But any suggestion of ennui was drowned out by lights and bunting at Sunday’s nominating convention, where an 11,000-seat hall rang with chants of “Pu-tin! Pu-tin! Pu-tin!”

Nominating him for a term that would end in 2018, speaker after speaker focused on Mr. Putin’s role in taming the economic and political disorder of the 1990s, a compelling but increasingly distant memory, especially for young voters. Voters complaining about the current system, Mr. Putin said, were forgetting how much worse things were before he came to power in 1999.

“When a regular person has to deal with financial problems or some other problems in his day-to-day life, when he faces corruption and other small problems, he doesn’t remember the massive problems” of the past, Mr. Putin said. “The indignation that person has is usually turned against the current authority.”

The convention was marked by ferocious attacks on the political opposition, including from Mr. Medvedev, who until recently had argued for greater political pluralism. Mr. Putin, for his part, suggested that signs of rising discontent were the result of covert meddling by Western governments.

“Representatives of some countries meet with those whom they pay money, the so-called grant recipients, give them instructions and guidance for what ‘work’ they need to do to influence the election campaign in our country,” he said.

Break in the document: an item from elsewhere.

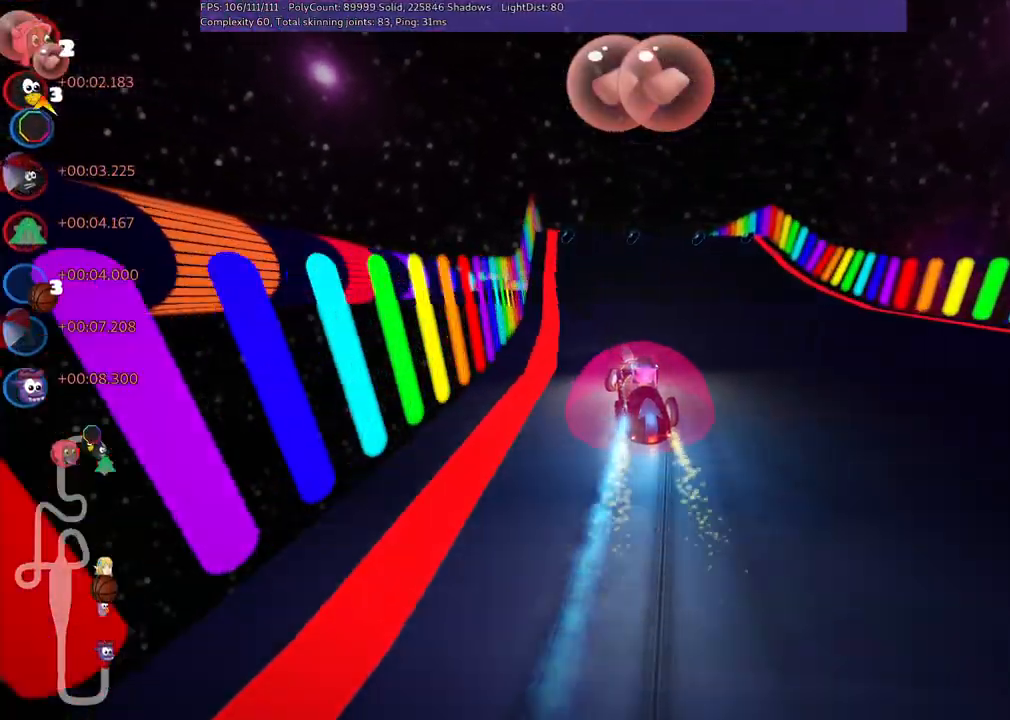
{"keys": ["left", "m", "right", "up"], "events": [[433, "left", "down"]]}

These efforts, he said, were “money thrown at the wind, firstly, because Judas is not the most respected biblical figure among our people, and secondly, it would be better if they used this money to pay off their national debt and stop conducting an ineffective and costly foreign policy.”

Party officials seemed to hope that Mr. Putin would infuse the party with some of his own popularity by accepting its nomination, something he has never done before, preferring to run as an independent. His September announcement, intended to lay the groundwork for an easy campaign season, achieved nothing of the kind.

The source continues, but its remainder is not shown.